• _WORK TO COMPLETE_
Whichever lines of the entries hold the word "center" should be identified and copied.

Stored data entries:
- Opening Delimiter -

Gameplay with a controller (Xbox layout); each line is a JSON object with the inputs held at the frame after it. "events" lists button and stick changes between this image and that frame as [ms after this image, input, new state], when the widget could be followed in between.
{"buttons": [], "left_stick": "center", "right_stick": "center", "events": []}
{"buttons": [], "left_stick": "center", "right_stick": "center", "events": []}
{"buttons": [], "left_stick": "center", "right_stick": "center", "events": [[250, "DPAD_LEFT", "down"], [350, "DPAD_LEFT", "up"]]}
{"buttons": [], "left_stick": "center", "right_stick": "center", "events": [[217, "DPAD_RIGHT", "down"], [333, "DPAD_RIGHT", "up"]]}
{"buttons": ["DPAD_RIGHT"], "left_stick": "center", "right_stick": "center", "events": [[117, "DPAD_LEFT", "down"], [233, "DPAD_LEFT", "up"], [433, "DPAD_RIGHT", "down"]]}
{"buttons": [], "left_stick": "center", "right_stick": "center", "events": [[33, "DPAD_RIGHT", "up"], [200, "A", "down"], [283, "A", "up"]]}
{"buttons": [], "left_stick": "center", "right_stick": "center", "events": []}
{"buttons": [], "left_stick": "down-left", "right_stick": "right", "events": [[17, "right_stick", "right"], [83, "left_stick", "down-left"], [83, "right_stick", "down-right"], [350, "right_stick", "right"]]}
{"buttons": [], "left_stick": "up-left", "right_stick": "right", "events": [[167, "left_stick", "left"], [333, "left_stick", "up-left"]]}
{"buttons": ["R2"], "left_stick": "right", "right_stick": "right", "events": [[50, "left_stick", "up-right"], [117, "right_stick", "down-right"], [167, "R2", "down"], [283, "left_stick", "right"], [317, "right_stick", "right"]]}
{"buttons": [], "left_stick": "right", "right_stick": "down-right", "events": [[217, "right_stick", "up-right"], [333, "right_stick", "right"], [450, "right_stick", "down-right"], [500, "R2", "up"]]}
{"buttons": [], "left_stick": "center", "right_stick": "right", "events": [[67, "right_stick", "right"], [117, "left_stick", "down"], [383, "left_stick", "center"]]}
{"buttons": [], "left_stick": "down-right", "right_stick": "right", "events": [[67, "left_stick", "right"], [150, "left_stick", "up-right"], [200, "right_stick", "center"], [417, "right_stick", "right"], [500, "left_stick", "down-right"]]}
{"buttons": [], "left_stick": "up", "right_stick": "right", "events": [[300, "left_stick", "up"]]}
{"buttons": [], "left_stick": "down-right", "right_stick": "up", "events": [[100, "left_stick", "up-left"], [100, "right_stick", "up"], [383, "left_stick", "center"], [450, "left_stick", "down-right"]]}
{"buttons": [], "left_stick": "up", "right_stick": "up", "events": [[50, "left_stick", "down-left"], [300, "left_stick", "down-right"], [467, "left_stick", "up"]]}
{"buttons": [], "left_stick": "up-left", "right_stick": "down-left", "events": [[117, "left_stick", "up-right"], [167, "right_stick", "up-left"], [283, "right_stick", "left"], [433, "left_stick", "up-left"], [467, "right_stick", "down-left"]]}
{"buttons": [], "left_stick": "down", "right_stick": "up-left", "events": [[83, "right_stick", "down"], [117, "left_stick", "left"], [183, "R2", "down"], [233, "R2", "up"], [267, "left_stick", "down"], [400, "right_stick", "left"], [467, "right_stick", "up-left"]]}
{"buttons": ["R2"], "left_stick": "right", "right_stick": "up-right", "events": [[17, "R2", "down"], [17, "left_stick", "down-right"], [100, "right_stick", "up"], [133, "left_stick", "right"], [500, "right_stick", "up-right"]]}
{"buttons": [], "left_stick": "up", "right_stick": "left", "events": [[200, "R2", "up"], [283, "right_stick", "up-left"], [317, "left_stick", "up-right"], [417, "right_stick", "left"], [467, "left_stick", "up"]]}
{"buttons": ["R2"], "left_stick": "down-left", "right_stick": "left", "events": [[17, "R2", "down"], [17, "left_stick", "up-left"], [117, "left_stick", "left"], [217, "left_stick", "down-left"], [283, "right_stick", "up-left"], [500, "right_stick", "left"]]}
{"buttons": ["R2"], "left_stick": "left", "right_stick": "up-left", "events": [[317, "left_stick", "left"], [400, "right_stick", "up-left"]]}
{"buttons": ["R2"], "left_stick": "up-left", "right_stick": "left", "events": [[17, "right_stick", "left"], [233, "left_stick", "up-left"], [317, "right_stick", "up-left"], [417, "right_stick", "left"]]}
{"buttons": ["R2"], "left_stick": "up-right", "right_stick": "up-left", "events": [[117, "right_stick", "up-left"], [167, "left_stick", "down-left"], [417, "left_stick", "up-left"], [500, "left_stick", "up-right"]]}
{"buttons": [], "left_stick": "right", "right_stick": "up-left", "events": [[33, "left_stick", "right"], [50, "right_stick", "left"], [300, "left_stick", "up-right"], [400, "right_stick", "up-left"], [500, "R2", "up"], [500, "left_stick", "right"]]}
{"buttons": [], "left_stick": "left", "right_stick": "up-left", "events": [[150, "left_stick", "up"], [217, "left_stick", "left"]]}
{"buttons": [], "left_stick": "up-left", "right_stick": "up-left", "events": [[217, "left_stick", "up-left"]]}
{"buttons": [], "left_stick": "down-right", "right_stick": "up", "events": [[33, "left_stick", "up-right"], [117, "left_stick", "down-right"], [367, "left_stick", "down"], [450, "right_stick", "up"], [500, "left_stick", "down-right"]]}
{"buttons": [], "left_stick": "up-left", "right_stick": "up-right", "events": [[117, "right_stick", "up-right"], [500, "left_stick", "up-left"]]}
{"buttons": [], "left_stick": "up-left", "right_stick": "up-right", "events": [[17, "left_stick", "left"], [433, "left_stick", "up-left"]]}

- Closing Delimiter -

• _TASK SOLUTION_
{"buttons": [], "left_stick": "center", "right_stick": "center", "events": []}
{"buttons": [], "left_stick": "center", "right_stick": "center", "events": []}
{"buttons": [], "left_stick": "center", "right_stick": "center", "events": [[250, "DPAD_LEFT", "down"], [350, "DPAD_LEFT", "up"]]}
{"buttons": [], "left_stick": "center", "right_stick": "center", "events": [[217, "DPAD_RIGHT", "down"], [333, "DPAD_RIGHT", "up"]]}
{"buttons": ["DPAD_RIGHT"], "left_stick": "center", "right_stick": "center", "events": [[117, "DPAD_LEFT", "down"], [233, "DPAD_LEFT", "up"], [433, "DPAD_RIGHT", "down"]]}
{"buttons": [], "left_stick": "center", "right_stick": "center", "events": [[33, "DPAD_RIGHT", "up"], [200, "A", "down"], [283, "A", "up"]]}
{"buttons": [], "left_stick": "center", "right_stick": "center", "events": []}
{"buttons": [], "left_stick": "center", "right_stick": "right", "events": [[67, "right_stick", "right"], [117, "left_stick", "down"], [383, "left_stick", "center"]]}
{"buttons": [], "left_stick": "down-right", "right_stick": "right", "events": [[67, "left_stick", "right"], [150, "left_stick", "up-right"], [200, "right_stick", "center"], [417, "right_stick", "right"], [500, "left_stick", "down-right"]]}
{"buttons": [], "left_stick": "down-right", "right_stick": "up", "events": [[100, "left_stick", "up-left"], [100, "right_stick", "up"], [383, "left_stick", "center"], [450, "left_stick", "down-right"]]}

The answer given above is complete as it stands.